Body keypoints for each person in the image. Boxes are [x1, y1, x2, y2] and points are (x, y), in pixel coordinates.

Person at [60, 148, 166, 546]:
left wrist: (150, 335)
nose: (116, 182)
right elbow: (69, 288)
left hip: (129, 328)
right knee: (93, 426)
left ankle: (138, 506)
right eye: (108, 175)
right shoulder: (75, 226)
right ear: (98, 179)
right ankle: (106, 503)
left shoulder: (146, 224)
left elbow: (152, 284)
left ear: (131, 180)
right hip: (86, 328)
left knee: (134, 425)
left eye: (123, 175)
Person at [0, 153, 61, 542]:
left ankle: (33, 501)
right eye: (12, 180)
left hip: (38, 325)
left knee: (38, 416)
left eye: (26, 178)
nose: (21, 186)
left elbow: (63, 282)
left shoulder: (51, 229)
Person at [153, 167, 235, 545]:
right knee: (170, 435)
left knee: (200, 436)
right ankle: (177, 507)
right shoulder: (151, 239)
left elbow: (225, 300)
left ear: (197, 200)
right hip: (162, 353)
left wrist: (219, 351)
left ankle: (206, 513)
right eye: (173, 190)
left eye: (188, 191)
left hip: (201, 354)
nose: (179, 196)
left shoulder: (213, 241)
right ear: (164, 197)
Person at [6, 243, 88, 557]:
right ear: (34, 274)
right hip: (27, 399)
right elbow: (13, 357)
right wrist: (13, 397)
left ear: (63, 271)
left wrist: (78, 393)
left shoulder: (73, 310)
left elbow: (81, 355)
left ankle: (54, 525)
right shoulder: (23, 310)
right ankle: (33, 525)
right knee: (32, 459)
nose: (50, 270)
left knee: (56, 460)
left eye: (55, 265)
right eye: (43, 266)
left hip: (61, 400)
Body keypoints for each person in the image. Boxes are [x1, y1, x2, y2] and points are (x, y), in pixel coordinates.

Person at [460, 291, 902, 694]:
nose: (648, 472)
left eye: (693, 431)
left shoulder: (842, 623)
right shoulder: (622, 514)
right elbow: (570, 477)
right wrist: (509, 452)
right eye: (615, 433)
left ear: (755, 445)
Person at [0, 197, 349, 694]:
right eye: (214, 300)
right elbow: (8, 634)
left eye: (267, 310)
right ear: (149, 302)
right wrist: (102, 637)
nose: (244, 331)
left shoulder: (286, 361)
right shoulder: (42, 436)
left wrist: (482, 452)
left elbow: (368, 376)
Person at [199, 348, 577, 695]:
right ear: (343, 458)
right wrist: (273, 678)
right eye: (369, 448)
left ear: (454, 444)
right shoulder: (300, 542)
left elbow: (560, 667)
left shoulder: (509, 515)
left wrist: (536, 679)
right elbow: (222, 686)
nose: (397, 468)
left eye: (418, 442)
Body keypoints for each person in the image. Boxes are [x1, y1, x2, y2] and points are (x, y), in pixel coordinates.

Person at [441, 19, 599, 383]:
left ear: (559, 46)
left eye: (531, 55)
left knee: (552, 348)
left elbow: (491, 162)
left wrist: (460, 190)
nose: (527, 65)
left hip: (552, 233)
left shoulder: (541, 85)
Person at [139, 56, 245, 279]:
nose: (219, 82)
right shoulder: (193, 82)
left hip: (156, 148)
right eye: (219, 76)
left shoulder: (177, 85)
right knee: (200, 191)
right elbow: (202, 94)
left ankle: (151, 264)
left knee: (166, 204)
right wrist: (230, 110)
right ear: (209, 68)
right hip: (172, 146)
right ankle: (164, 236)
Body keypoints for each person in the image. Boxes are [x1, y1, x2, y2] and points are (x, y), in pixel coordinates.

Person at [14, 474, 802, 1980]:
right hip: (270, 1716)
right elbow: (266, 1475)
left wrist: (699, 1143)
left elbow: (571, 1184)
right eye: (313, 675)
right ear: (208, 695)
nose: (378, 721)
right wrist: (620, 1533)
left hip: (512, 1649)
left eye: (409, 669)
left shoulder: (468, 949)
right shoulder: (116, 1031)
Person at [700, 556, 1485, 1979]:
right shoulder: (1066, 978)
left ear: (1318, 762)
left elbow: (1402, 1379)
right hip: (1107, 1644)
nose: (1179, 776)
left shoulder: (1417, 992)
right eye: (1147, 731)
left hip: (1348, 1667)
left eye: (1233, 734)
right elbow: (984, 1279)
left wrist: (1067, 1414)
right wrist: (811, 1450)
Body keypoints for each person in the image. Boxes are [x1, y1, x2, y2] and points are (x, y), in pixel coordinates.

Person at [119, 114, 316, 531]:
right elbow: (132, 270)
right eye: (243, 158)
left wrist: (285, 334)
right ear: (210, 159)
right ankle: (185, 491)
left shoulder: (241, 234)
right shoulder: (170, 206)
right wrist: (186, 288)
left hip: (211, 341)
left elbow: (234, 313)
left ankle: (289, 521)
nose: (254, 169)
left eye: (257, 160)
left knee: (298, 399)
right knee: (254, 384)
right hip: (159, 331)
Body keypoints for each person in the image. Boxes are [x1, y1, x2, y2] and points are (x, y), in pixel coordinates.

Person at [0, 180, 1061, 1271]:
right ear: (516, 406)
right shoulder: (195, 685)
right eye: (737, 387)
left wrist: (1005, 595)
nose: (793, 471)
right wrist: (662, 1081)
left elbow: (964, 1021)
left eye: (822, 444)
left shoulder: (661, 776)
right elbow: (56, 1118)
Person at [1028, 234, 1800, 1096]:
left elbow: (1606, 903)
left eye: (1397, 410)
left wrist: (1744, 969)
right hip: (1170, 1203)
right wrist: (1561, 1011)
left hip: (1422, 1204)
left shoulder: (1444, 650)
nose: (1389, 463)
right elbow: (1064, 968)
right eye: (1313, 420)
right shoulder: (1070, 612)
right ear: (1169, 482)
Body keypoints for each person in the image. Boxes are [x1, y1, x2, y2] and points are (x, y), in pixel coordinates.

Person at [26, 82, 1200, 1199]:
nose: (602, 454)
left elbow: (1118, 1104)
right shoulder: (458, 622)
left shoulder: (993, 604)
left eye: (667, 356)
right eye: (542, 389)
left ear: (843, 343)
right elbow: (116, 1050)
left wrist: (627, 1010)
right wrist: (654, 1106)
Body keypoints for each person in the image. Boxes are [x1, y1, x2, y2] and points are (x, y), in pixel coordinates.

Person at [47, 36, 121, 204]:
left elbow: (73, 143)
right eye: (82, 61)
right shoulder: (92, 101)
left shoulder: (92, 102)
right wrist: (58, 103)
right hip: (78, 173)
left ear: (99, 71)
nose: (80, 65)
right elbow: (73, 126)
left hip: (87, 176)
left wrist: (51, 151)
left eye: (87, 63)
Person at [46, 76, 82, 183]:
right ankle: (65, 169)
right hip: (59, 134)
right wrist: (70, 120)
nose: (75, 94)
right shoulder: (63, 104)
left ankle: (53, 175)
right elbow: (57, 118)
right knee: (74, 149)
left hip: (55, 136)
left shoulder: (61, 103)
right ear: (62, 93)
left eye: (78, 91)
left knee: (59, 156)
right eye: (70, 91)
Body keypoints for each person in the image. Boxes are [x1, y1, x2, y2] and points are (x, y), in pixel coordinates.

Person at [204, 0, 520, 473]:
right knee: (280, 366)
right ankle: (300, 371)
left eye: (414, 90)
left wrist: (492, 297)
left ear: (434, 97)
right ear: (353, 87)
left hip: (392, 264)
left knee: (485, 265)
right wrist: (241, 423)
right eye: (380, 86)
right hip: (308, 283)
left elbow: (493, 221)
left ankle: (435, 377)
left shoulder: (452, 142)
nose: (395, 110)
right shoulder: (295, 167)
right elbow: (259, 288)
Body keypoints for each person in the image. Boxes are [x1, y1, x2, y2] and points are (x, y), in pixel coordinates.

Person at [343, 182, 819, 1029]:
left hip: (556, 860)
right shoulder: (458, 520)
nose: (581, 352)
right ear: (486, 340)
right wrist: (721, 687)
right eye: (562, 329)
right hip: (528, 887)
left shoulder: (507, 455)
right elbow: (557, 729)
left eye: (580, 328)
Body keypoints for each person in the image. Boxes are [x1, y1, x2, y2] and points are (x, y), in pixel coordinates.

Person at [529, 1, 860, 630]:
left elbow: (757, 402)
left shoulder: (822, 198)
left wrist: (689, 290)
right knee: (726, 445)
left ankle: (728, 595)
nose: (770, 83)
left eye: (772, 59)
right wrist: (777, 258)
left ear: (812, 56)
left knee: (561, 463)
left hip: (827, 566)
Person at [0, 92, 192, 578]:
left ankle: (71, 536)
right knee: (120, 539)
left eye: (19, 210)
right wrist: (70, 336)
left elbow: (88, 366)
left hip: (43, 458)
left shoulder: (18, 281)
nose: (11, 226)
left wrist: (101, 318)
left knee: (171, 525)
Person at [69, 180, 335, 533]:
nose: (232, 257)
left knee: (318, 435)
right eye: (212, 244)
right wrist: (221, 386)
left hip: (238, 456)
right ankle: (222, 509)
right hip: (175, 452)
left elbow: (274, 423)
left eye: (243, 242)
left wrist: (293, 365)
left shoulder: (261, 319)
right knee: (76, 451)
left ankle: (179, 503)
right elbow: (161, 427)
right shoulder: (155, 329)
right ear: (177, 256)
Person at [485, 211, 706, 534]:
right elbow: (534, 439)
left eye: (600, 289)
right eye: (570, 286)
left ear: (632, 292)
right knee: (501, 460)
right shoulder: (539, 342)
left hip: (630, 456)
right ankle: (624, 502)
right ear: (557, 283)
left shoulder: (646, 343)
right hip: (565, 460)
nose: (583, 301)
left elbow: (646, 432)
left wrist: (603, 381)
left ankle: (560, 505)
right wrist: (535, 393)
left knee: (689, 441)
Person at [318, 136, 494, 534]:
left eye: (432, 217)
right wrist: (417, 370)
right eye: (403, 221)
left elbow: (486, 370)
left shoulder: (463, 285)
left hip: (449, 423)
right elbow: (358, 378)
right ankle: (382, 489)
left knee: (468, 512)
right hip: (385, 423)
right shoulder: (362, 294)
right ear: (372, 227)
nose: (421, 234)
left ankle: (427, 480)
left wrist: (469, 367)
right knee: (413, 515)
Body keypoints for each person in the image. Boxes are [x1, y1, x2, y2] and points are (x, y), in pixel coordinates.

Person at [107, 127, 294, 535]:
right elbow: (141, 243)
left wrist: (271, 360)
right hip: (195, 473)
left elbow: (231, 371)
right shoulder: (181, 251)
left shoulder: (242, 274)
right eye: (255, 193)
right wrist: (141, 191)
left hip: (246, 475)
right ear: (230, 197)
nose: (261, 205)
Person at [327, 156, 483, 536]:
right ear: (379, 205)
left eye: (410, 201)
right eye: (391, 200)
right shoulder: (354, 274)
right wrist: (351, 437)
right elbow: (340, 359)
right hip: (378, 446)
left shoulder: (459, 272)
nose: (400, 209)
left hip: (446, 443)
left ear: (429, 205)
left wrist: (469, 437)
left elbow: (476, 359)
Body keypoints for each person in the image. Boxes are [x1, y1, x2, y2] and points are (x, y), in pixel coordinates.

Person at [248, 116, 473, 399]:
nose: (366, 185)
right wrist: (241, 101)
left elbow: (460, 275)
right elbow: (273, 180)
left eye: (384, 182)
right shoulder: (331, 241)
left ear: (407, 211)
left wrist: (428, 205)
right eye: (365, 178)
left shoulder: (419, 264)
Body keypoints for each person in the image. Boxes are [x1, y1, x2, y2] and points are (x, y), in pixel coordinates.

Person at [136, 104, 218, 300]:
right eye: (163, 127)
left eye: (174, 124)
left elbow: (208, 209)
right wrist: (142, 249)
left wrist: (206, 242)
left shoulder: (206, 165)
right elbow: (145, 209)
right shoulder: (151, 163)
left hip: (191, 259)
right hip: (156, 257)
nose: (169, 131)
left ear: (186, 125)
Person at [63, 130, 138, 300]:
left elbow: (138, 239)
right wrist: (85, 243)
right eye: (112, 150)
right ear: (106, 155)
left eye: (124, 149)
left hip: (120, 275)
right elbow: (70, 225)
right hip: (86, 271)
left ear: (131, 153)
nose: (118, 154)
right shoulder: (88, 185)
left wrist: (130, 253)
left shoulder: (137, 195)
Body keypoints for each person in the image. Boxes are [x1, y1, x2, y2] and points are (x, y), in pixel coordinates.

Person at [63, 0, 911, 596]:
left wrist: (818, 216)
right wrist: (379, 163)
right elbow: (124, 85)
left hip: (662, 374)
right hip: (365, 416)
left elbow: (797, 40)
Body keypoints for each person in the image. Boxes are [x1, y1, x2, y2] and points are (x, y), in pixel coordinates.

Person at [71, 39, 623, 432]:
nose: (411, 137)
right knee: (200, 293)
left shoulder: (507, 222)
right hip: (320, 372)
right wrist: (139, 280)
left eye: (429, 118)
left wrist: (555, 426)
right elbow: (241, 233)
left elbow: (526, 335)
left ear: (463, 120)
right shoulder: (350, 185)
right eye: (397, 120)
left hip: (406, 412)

> [What is being asked] In the listing above, locate the line containing "right shoulder: (1066, 978)" and the line containing "left shoulder: (241, 234)". Extract those two lines and every line between them, exactly as written, and only those.

> [Exercise response]
right shoulder: (1066, 978)
left ear: (1318, 762)
left elbow: (1402, 1379)
right hip: (1107, 1644)
nose: (1179, 776)
left shoulder: (1417, 992)
right eye: (1147, 731)
left hip: (1348, 1667)
left eye: (1233, 734)
right elbow: (984, 1279)
left wrist: (1067, 1414)
right wrist: (811, 1450)
Body keypoints for each person in the image. Boxes are [x1, y1, x2, y2] and points are (x, y), in pixel coordinates.

Person at [119, 114, 316, 531]:
right elbow: (132, 270)
right eye: (243, 158)
left wrist: (285, 334)
right ear: (210, 159)
right ankle: (185, 491)
left shoulder: (241, 234)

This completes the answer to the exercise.